7.7.3 Besondere Gründe sprechen gegen eine Zurückverweisung nach Artikel 11 VOBK 2007
Dies ist die 9. Ausgabe (2019) dieser Publikation; für die 10. Ausgabe (2022) siehe hier |
- Verfahrensverzögerung
In T 21/09 schloss sich die Kammer der Entscheidung T 48/00 an, wonach eine durch die Zurückverweisung bedingte Verzögerung der abschließenden Entscheidung kein ausreichender Grund war, die Zurückverweisung nicht anzuordnen. Das grundlegende Recht des Beschwerdeführers auf rechtliches Gehör vor der Einspruchsabteilung wiegt mehr als jeglicher Vorteil, der sich für die Beschwerdegegner daraus ergeben könnte, dass die Kammer die Sache abschließend behandelt, anstatt sie zurückzuverweisen (T 914/98).
In T 48/00 hatte der Beschwerdegegner als einzigen Grund, der gegen eine Zurückverweisung sprach, geltend gemacht, dies würde die abschließende Entscheidung in der Sache hinauszögern, so dass er durch den Fortbestand eines seines Erachtens ungültigen Patents geschädigt würde. Die Kammer wies darauf hin, dass der Beschwerdegegner jedoch die Möglichkeit hat, die Gültigkeit des Patents vor nationalen Gerichten anzufechten, während für den Beschwerdeführer der Widerruf seines Patents im Einspruchsverfahren den endgültigen Verlust seiner Rechte in allen benannten Staaten bedeuten würde.

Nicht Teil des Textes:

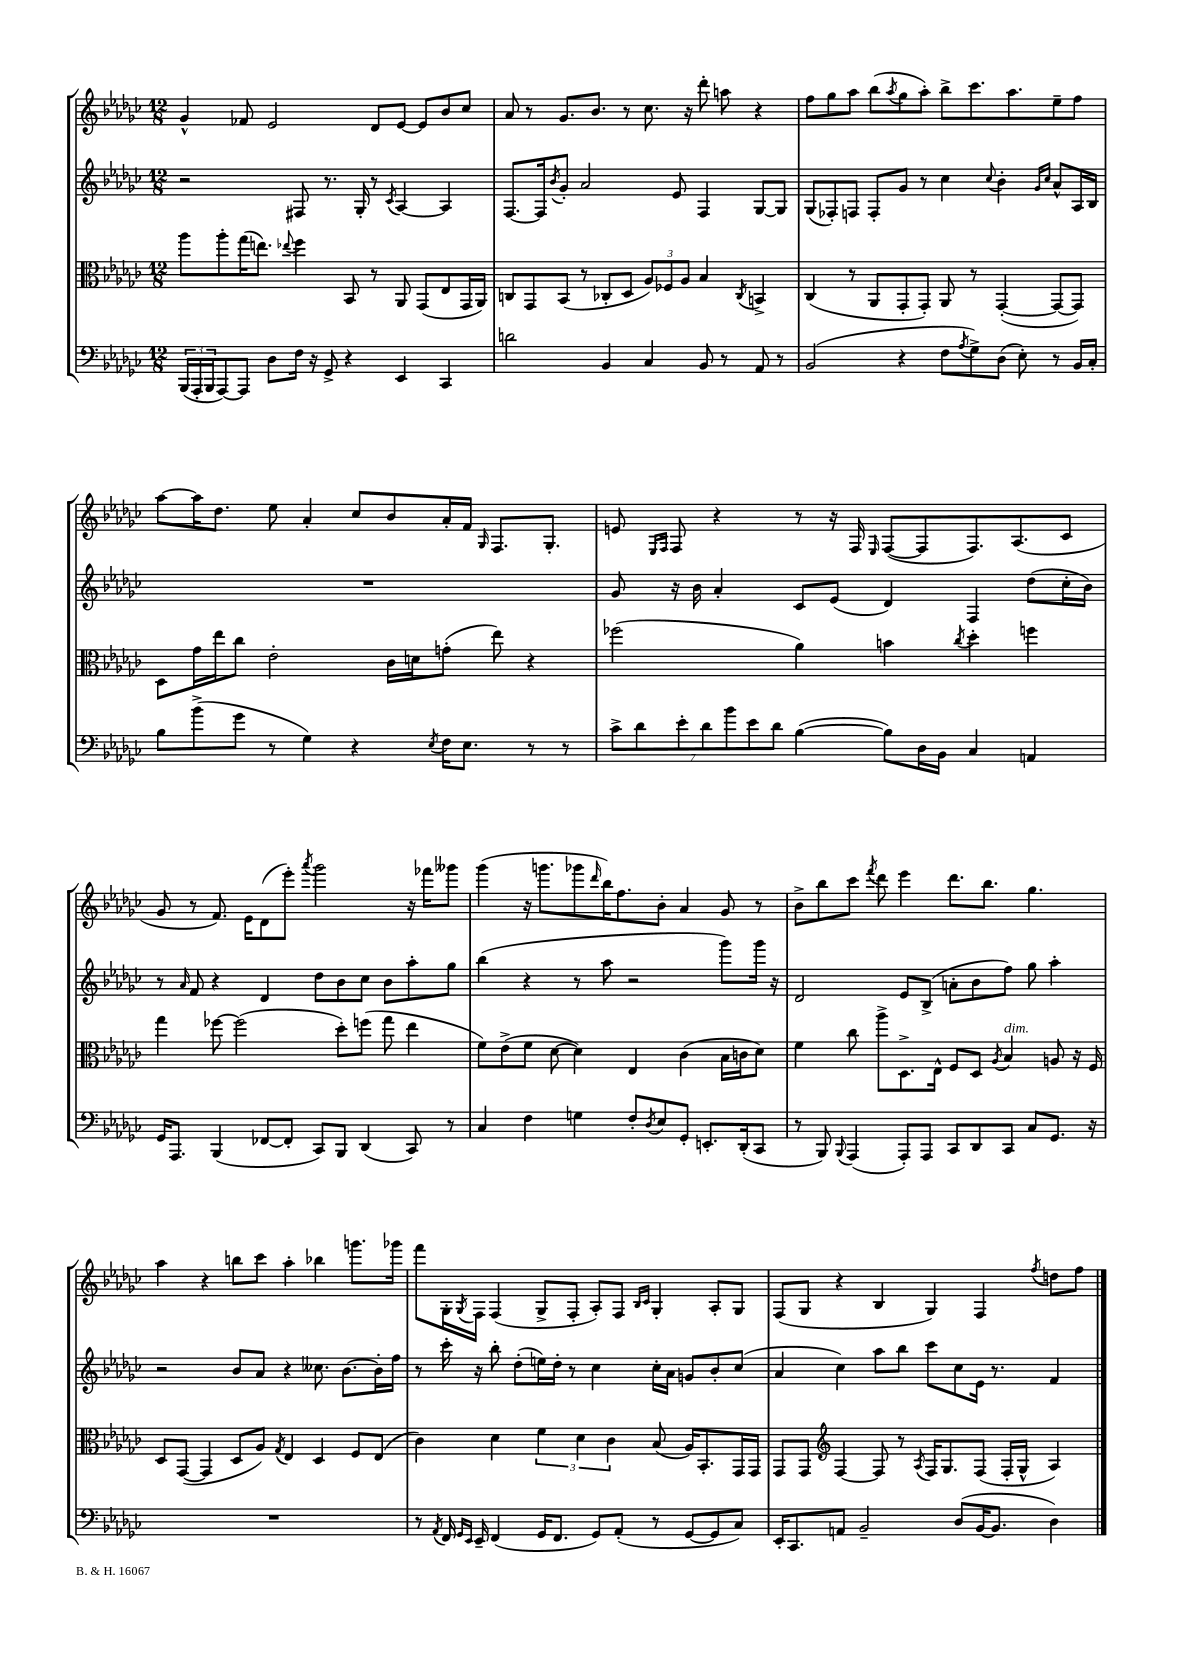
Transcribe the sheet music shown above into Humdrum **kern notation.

**kern	**kern	**kern	**kern
*part4	*part3	*part2	*part1
*staff4	*staff3	*staff2	*staff1
*clefF4	*clefC3	*clefG2	*clefG2
*k[b-e-a-d-g-c-]	*k[b-e-a-d-g-c-]	*k[b-e-a-d-g-c-]	*k[b-e-a-d-g-c-]
*M12/8	*M12/8	*M12/8	*M12/8
=99	=99	=99	=99
(24BBB-/LL	8aa-\L	2r	4g-^^/
24AAA-'/	.	.	.
24BBB-/J	.	.	.
[8AAA-/)	8aa-'\	.	.
8AAA-/J]	(16gg-\K	.	8f-X/
.	8.een\J)	.	.
8D-\L	.	.	2e-/
.	8qqee-X/	.	.
16F\Jk	4ff\	8F#X/	.
16r	.	.	.
8GG-^/	.	8.r	.
4r	8BB-/	.	.
.	.	16G-'/	.
.	8r	8r	8d-/L
.	.	8qc-/	.
4EE-/	8AA-/	[4A-/	[8e-/J
.	(8GG-/L	.	8e-/L]
4CC-/	8E-/	4A-/]	8b-/
.	16GG-/L	.	8cc-/J
.	16AA-/JJ)	.	.
=100	=100	=100	=100
2dn\	8Cn/L	[8.F/L	8a-/
.	8GG-/	.	8r
.	.	16F/k]	.
.	.	8qb-/	.
.	(8BB-/J	8g-'/J	8.g-/L
.	8r	2a-/	.
.	.	.	8.b-/J
4BB-/	8C-X'/L	.	.
.	8D-/J	.	8r
4C-/	12A-/L)	.	8.cc-\
.	12F-X/	.	.
.	.	8e-/	.
.	12A-/J	.	.
.	.	.	16r
8BB-/	4B-/	4F/	8ddd-'\
8r	.	.	8aan\
.	8qC-/	.	.
8AA-/	4BBn^/	[8G-/L	4r
8r	.	8G-/J]	.
=101	=101	=101	=101
(2BB-/	(4C-/	(8G-/L	8ff\L
.	.	8F-X'/)	8gg-\
.	8r	8Fn/J	8aa-\J
.	8AA-/L	8F'/L	(8bb-\L
.	.	.	8qaa-/
4r	8GG-'/	8g-/J	8gg-\
.	8GG-'/J)	8r	8aa-'\J)
8F\L	8AA-/	4cc-\	8bb-^\L
8qA-/	.	.	.
8G-^\)	8r	.	8.ccc-\
.	.	8qqcc-/	.
(8D-\J	([4GG-'/	4b-'\	.
.	.	.	8.aa-\
8E-'\)	.	.	.
.	.	16qqg-/LL	.
.	.	16qqcc-/JJ	.
8r	8GG-/L_	8a-^^/L	8ee-~\
16BB-/LL	8GG-/J])	16A-/L	8ff\J
16C-'/JJ	.	16B-/JJ	.
!!LO:LB:g=z
=102	=102	=102	=102
8B-\L	8D-\L	1.r	[8aa-\L
(8b-^\	16g-\L	.	16aa-\K]
.	16ee-\J	.	8.dd-\J
8g-\J	8cc-\J	.	.
8r	2e-'\	.	8ee-\
4G-\)	.	.	4a-'/
4r	.	.	8cc-/L
.	16c-\LL	.	8b-/
.	16dn\J	.	.
8qE-/	.	.	.
16F\KL	(8gn'\J	.	16a-'/L
8.E-\J	.	.	16f/JJ
.	.	.	16qqG-/
.	8ee-\)	.	8.F/L
8r	4r	.	.
.	.	.	8.G-'/J
8r	.	.	.
=103	=103	=103	=103
14c-^\L	(2ff-X\	8g-/	8en/
14d-\	.	.	.
.	.	.	16qqE-/LL
.	.	.	16qqF/JJ
.	.	16r	8F/
14e-'\	.	.	.
.	.	16b-\	.
14d-\	.	.	.
.	.	4a-'/	4r
14b-\	.	.	.
14e-\	.	.	.
14d-\J	.	.	.
([4B-\	4a-\)	8c-/L	8r
.	.	(8e-/J	16r
.	.	.	16F/
.	.	.	16qqE-/
8B-\L])	4bn\	4d-/)	([8F/L
16D-\L	.	.	8F/]
16BB-\JJ	.	.	.
.	8qcc-/	.	.
4C-/	4dd-'\	4F/	8.F/)
.	.	.	(8.A-/
4AAn/	4ffn\	(8dd-\L	.
.	.	16cc-'\L	8c-/J
.	.	16b-\JJ)	.
!!LO:LB:g=z
=104	=104	=104	=104
16GG-/KL	4gg-\	8r	8g-/
8.AAA-/J	.	.	.
.	.	16qqa-/	.
.	.	8f/	8r
(4BBB-/	[8ff-X\	4r	8.f/)
.	(2ff-\]	.	.
.	.	.	16e-\KL
[8FF-X/L	.	4d-/	(8d-\
8FF-'/J]	.	.	8eee-'\J)
.	.	.	8qaaa-/
8CC-/L)	.	8dd-\L	2ggg-\
8BBB-/J	8dd-'\L)	8b-\	.
(4DD-/	(8ffn\J	8cc-\J	.
.	8gg-\	8b-\L	.
8CC-/)	4ee-\	8aa-'\	16r
.	.	.	16fff-X\KL
8r	.	8gg-\J	8ggg--X\J
=105	=105	=105	=105
4C-/	8f\L)	(4bb-\	(4ggg-\
.	(8e-^\	.	.
4F\	8f\J	4r	16r
.	.	.	8.gggn\L
.	[8d-\	.	.
4Gn\	4d-\])	8r	8ggg-X\
.	.	.	16qqddd-/
.	.	8aa-\	16bb-\K)
.	.	.	8.ff\
8F'/L	4E-/	2r	.
8qD-/	.	.	.
8E-/	.	.	8b-'\J
8GG-'/J	(4c-\	.	4a-/
8.EEn'/L	.	.	.
.	16B-\LL	8ggg-\L)	8g-/
(16DD-'/k	16cn\J	.	.
8CC-/J	8d-\J)	16ggg-\Jk	8r
.	.	16r	.
=106	=106	=106	=106
8r	4f\	2d-/	8b-^\L
8BBB-/)	.	.	8bb-\
8qqBBB-/	.	.	.
(4AAA-/	8cc-\	.	8ccc-\J
.	.	.	8qfff/
.	8aa-^\L	.	8ddd-\
8AAA-'/L)	8.D-^\	8e-/L	4eee-\
8AAA-/J	.	(8B-^/J	.
.	16E-^^\Jk	.	.
8CC-/L	8F/L	8an'\L	8.ddd-\L
8DD-/	8D-/J	8b-\	.
.	.	.	8.bb-\J
.	8qA-/	.	.
!	!LO:TX:a:i:t=dim.	!	!
8CC-/J	4B-/	8ff\J)	.
8C-/L	.	8gg-\	4.gg-\
8.GG-/J	8An/	4aa-'\	.
.	16r	.	.
16r	16F/	.	.
!!LO:LB:g=z
=107	=107	=107	=107
1.r	8D-/L	2r	4aa-\
.	([8GG-/J	.	.
.	4GG-/]	.	4r
.	8D-/L	8b-/L	8bbn\L
.	8A-/J)	8a-/J	8ccc-\J
.	8qG-/	.	.
.	4E-/	4r	4aa-'\
.	4D-/	8.cc--X\	4bb-X\
.	.	[8.b-\L	.
.	8F/L	.	8.gggn\L
.	(8E-/J	16b-'\L]	.
.	.	16ff\JJ	16ggg-X\Jk
=108	=108	=108	=108
8r	4c-\)	8r	8fff\L
8qAA-/	.	.	.
16FF/	.	16ccc-'\	16G-'\L
16qqGG-/LL	.	.	.
16qqEE-/JJ	.	.	8qG-/
16EE-~/	.	16r	16F\JJ
(4FF/	4d-\	8bb-'\	(4F/
.	.	(8dd-'\L	.
16GG-/KL	6f\	16een\L)	8G-^/L
8.FF/J	.	16dd-'\JJ	.
.	.	8r	8F'/J
.	6d-\	.	.
8GG-/L)	.	4cc-\	8A-'/L)
.	6c-\	.	.
(8AA-'/J	.	.	8F/J
.	.	.	16qqB-/LL
.	.	.	16qqc-/JJ
8r	(8B-/	16cc-'\LL	4G-'/
.	.	16a-\JJ	.
[8GG-/L	16A-/KL)	8gn/L	.
.	8.BB-'/	.	.
8GG-/]	.	8b-'/	8A-'/L
8C-/J)	16GG-/L	(8cc-/J	8G-/J
.	16GG-/JJ	.	.
=109	=109	=109	=109
16EE-'/KL	8GG-/L	4a-/	(8F/L
8.CC-/	.	.	.
.	8GG-/J	.	8G-/J
*	*clefG2	*	*
8AAn/J	[4F/	4cc-\)	4r
2BB-~/	.	.	.
.	8F/]	8aa-\L	4B-/
.	8r	8bb-\J	.
.	8qA-/	.	.
.	16F/KL	8ccc-\L	4G-/)
.	8.G-/	.	.
(8D-/L	.	8cc-\	.
[16BB-/K	(8F/J	16e-\Jk	4F/
8.BB-/J]	.	8.r	.
.	16F'/LL	.	.
.	16G-^^/JJ	.	.
.	.	.	8qff/
4D-\)	4A-/)	4f/	8ddn\L
.	.	.	8ff\J
==	==	==	==
*-	*-	*-	*-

- Verletzungsverfahren vor nationalen Gerichten
Ein Verletzungsverfahren vor einem deutschen Gericht ist der Entscheidung T 914/98 zufolge kein besonderer Grund; die Kammer urteilte, dass das grundlegende Recht der Beschwerdeführer auf rechtliches Gehör vor der Einspruchsabteilung mehr wiege als jeglicher Vorteil, der sich für die Beschwerdegegner daraus ergeben könnte, dass die Kammer die Sache abschließend behandelte, anstatt sie zurückzuverweisen.
- Dauer des Verfahrens
In T 1077/06 hatte der Beschwerdeführer, dessen rechtliches Gehör verletzt worden war, die Zurückverweisung an die erste Instanz beantragt. Nach Ansicht der Kammer hatte dieser Antrag unter den besonderen Umständes des vorliegenden Falles Vorrang gegenüber Befürchtungen, das Verfahren können ungebührlich hinausgezogen werden (s. auch T 594/00).
In T 591/17 prüfte die Kammer, ob das Alter der vorliegenden Anmeldung einen besonderen Grund darstellte. Die Prüfungsabteilung hatte fast zehn Jahre gebraucht, um auf das Schreiben des Beschwerdeführers zu reagieren, was nur zu einem geringen Teil auf die Aussetzung des Prüfungsverfahrens zurückzuführen war. Da sich der Beschwerdeführer jedoch zwischen 2005 und 2015 nicht ein einziges Mal zumindest nach dem Stand des Prüfungsverfahrens erkundigt hatte und in seiner Beschwerdebegründung nicht auf die Gesamtdauer des Verfahrens eingegangen war, entschied die Kammer, dass das Alter des Falls keinen besonderen Grund darstellte, um die Angelegenheit nicht zurückzuverweisen.
In T 2092/13 befand die Kammer, dass die Gesamtdauer des Verfahrens einen besonderen Grund darstellen kann. Bei der Anmeldung handelte es sich allerdings um eine Teilanmeldung, was zumindest teilweise die Dauer des Verfahrens erklärte. Dieser Umstand allein stellte im vorliegenden Fall keinen ausreichenden besonderen Grund dar, um die Zurückverweisung nicht ins Auge zu fassen.
In T 1088/11 akzeptierte die Kammer, dass eine Zurückverweisung an die erstinstanzliche Abteilung zu einer erheblichen Verfahrensverzögerung führen würde, doch konnte dies nicht als einer der besonderen Gründe nach Art. 11 VOBK 2007 betrachtet werden. Wenn gute Gründe für die Annahme vorliegen, dass die angefochtene Entscheidung in falscher Besetzung ergangen ist, die die Rechtsgültigkeit der Entscheidung infrage stellt, ist die Sache an die erstinstanzliche Abteilung zurückzuverweisen. Die Kammer schloss sich der Entscheidung in T 990/06 an, wonach unter diesen Umständen Erwägungen der Verfahrensökonomie keine Rolle spielen.